We can start to answer these questions when think about how a trial is conducted. At trial, the surgeon and the patient will both rely upon expert evidence, to explain the details and standards that apply to the medical procedure that is being litigated. The expert evidence will be provided by witnesses who are expert in the field of surgery that is being examined in the case. They will probably be surgeons too, or distinguished academics, or researchers in the field, or perhaps all three. With the assistance of the experts, the court will try to understand the consensus of professional opinion on how the procedure should be best performed and the surgeon’s actions will be measured against that benchmark.

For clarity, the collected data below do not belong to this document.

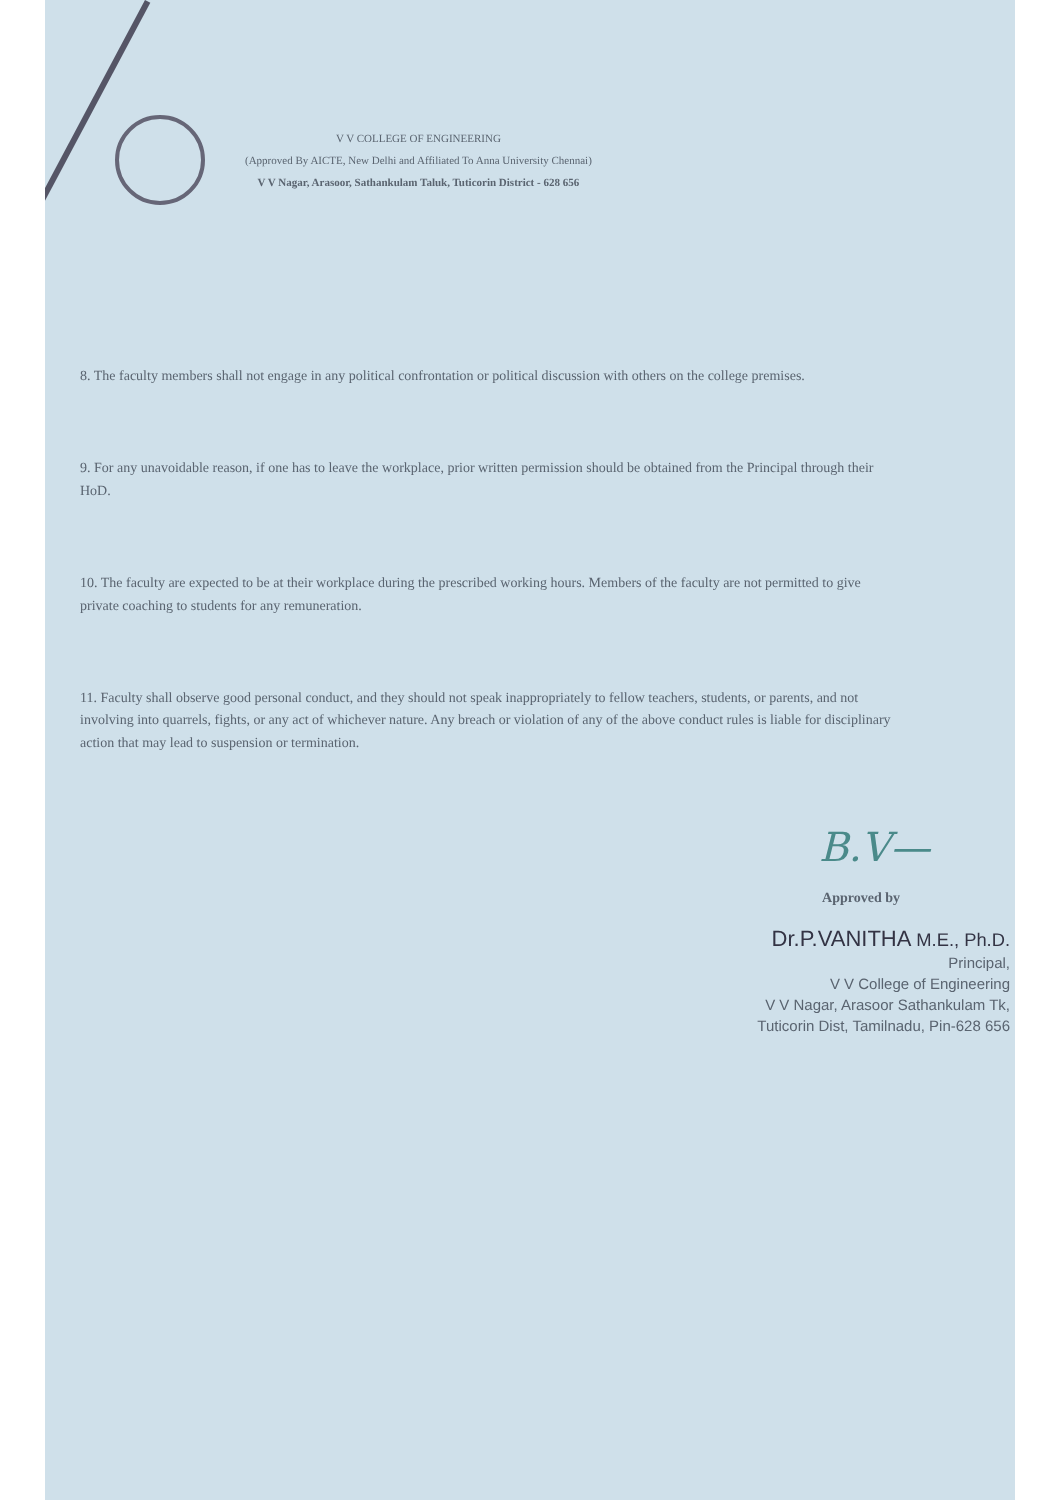V V COLLEGE OF ENGINEERING
(Approved By AICTE, New Delhi and Affiliated To Anna University Chennai)
V V Nagar, Arasoor, Sathankulam Taluk, Tuticorin District - 628 656
8. The faculty members shall not engage in any political confrontation or political discussion with others on the college premises.
9. For any unavoidable reason, if one has to leave the workplace, prior written permission should be obtained from the Principal through their HoD.
10. The faculty are expected to be at their workplace during the prescribed working hours. Members of the faculty are not permitted to give private coaching to students for any remuneration.
11. Faculty shall observe good personal conduct, and they should not speak inappropriately to fellow teachers, students, or parents, and not involving into quarrels, fights, or any act of whichever nature. Any breach or violation of any of the above conduct rules is liable for disciplinary action that may lead to suspension or termination.
B.V—
Approved by
Dr.P.VANITHA M.E., Ph.D.
Principal,
V V College of Engineering
V V Nagar, Arasoor Sathankulam Tk,
Tuticorin Dist, Tamilnadu, Pin-628 656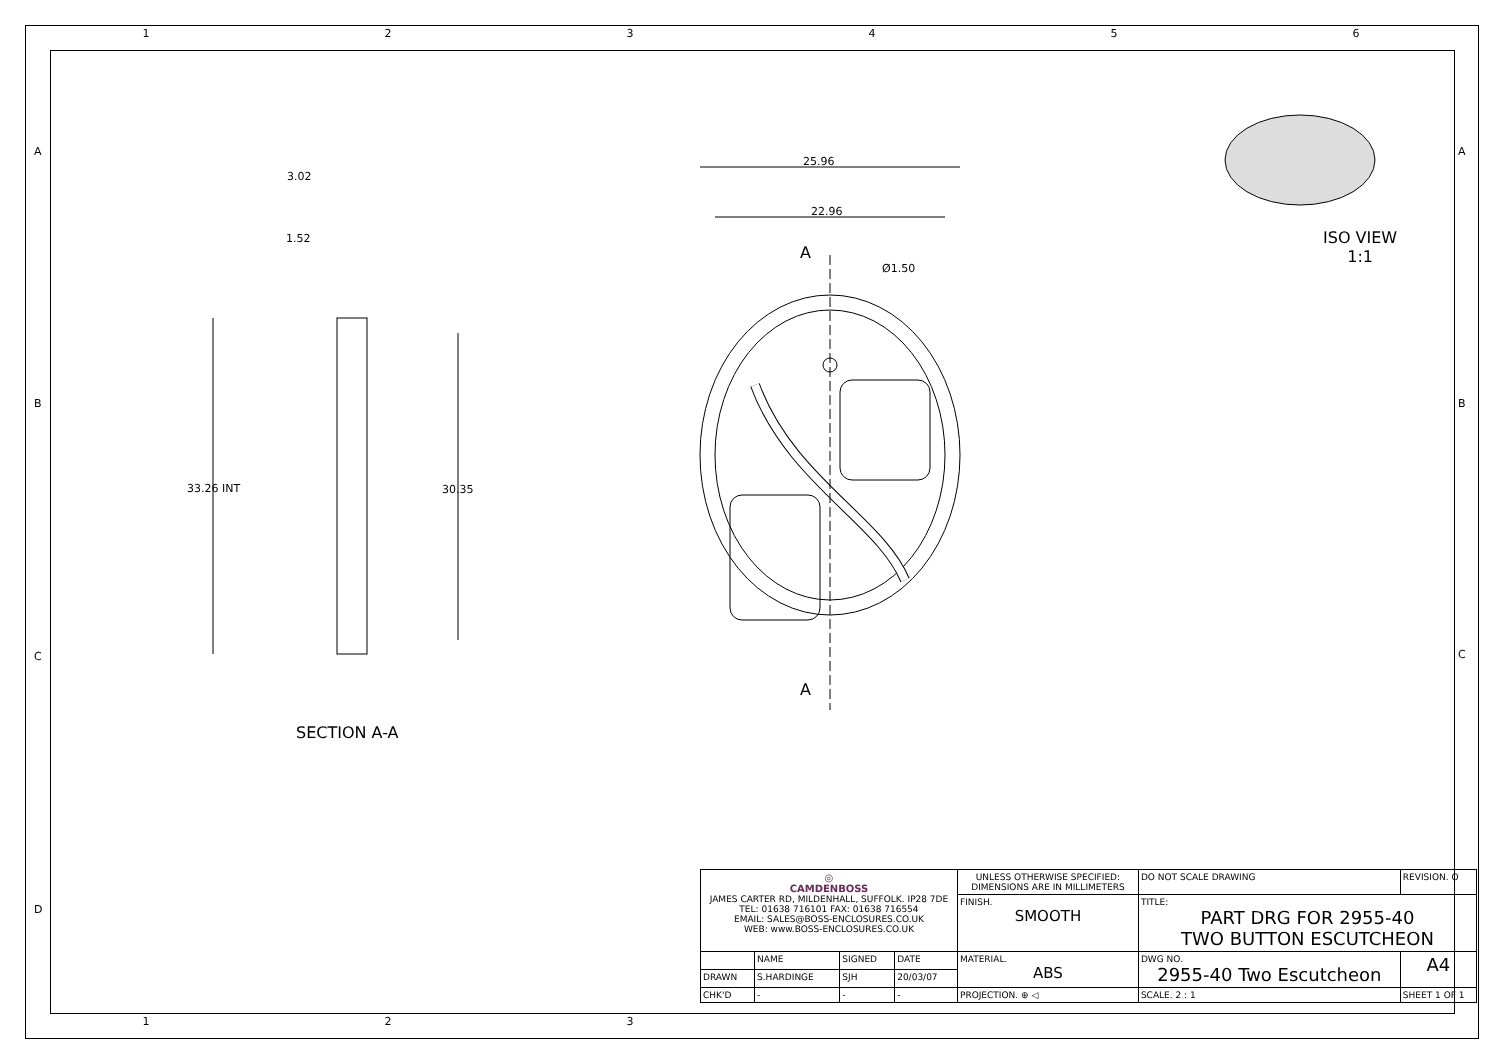1 2 3 4 5 6
1 2 3
3.02
1.52
33.26 INT 30.35
SECTION A-A
25.96
22.96
Ø1.50
A
A
ISO VIEW
1:1
A
B
C
D
A
B
C
| ◎ CAMDENBOSS JAMES CARTER RD, MILDENHALL, SUFFOLK. IP28 7DE TEL: 01638 716101 FAX: 01638 716554 EMAIL: SALES@BOSS-ENCLOSURES.CO.UK WEB: www.BOSS-ENCLOSURES.CO.UK | | | | UNLESS OTHERWISE SPECIFIED: DIMENSIONS ARE IN MILLIMETERS | DO NOT SCALE DRAWING | REVISION. O | |
| | | | | FINISH. SMOOTH | TITLE: PART DRG FOR 2955-40 TWO BUTTON ESCUTCHEON | | |
| | NAME | SIGNED | DATE | MATERIAL. ABS | DWG NO. 2955-40 Two Escutcheon | | A4 |
| DRAWN | S.HARDINGE | SJH | 20/03/07 | | | | |
| CHK'D | - | - | - | PROJECTION. ⊕ ◁ | SCALE. 2 : 1 | SHEET 1 OF 1 | |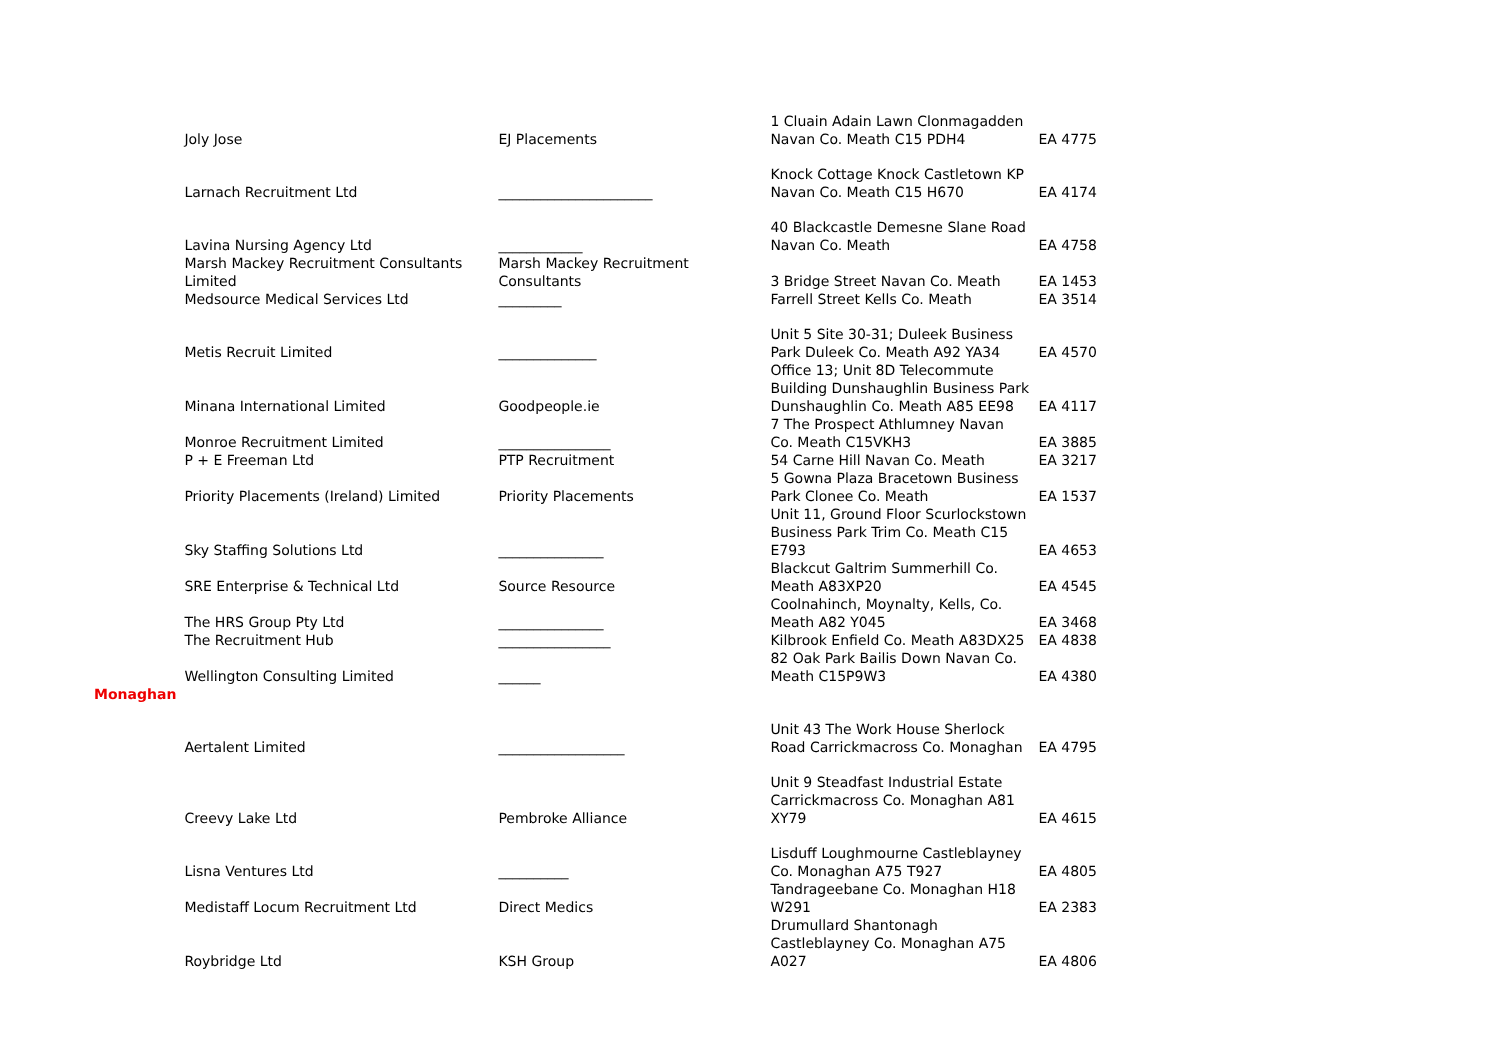| | Joly Jose | EJ Placements | 1 Cluain Adain Lawn Clonmagadden Navan Co. Meath C15 PDH4 | EA 4775 |
| | Larnach Recruitment Ltd | ______________________ | Knock Cottage Knock Castletown KP Navan Co. Meath C15 H670 | EA 4174 |
| | Lavina Nursing Agency Ltd | ____________ | 40 Blackcastle Demesne Slane Road Navan Co. Meath | EA 4758 |
| | Marsh Mackey Recruitment Consultants Limited | Marsh Mackey Recruitment Consultants | 3 Bridge Street Navan Co. Meath | EA 1453 |
| | Medsource Medical Services Ltd | _________ | Farrell Street Kells Co. Meath | EA 3514 |
| | Metis Recruit Limited | ______________ | Unit 5 Site 30-31; Duleek Business Park Duleek Co. Meath A92 YA34 | EA 4570 |
| | Minana International Limited | Goodpeople.ie | Office 13; Unit 8D Telecommute Building Dunshaughlin Business Park Dunshaughlin Co. Meath A85 EE98 | EA 4117 |
| | Monroe Recruitment Limited | ________________ | 7 The Prospect Athlumney Navan Co. Meath C15VKH3 | EA 3885 |
| | P + E Freeman Ltd | PTP Recruitment | 54 Carne Hill Navan Co. Meath | EA 3217 |
| | Priority Placements (Ireland) Limited | Priority Placements | 5 Gowna Plaza Bracetown Business Park Clonee Co. Meath | EA 1537 |
| | Sky Staffing Solutions Ltd | _______________ | Unit 11, Ground Floor Scurlockstown Business Park Trim Co. Meath C15 E793 | EA 4653 |
| | SRE Enterprise & Technical Ltd | Source Resource | Blackcut Galtrim Summerhill Co. Meath A83XP20 | EA 4545 |
| | The HRS Group Pty Ltd | _______________ | Coolnahinch, Moynalty, Kells, Co. Meath A82 Y045 | EA 3468 |
| | The Recruitment Hub | ________________ | Kilbrook Enfield Co. Meath A83DX25 | EA 4838 |
| | Wellington Consulting Limited | ______ | 82 Oak Park Bailis Down Navan Co. Meath C15P9W3 | EA 4380 |
| Monaghan | | | | |
| | Aertalent Limited | __________________ | Unit 43 The Work House Sherlock Road Carrickmacross Co. Monaghan | EA 4795 |
| | Creevy Lake Ltd | Pembroke Alliance | Unit 9 Steadfast Industrial Estate Carrickmacross Co. Monaghan A81 XY79 | EA 4615 |
| | Lisna Ventures Ltd | __________ | Lisduff Loughmourne Castleblayney Co. Monaghan A75 T927 | EA 4805 |
| | Medistaff Locum Recruitment Ltd | Direct Medics | Tandrageebane Co. Monaghan H18 W291 | EA 2383 |
| | Roybridge Ltd | KSH Group | Drumullard Shantonagh Castleblayney Co. Monaghan A75 A027 | EA 4806 |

Hopefully it will be clear that what happens in a clinical negligence case is that the detail of the law’s requirements will be found in surgical practice itself. In other words, we see the twinning of the law and the operational requirements that I described earlier. To all intents and purposes, security law resides in the same zone as the other professional and technical disciplines and any disputes about the law’s requirements will defer to expert opinion on operational security matters.
So, if we are to stand any chance of understanding the detail of security law, we have to begin our journey with an examination of operational security. There is no other or better starting place.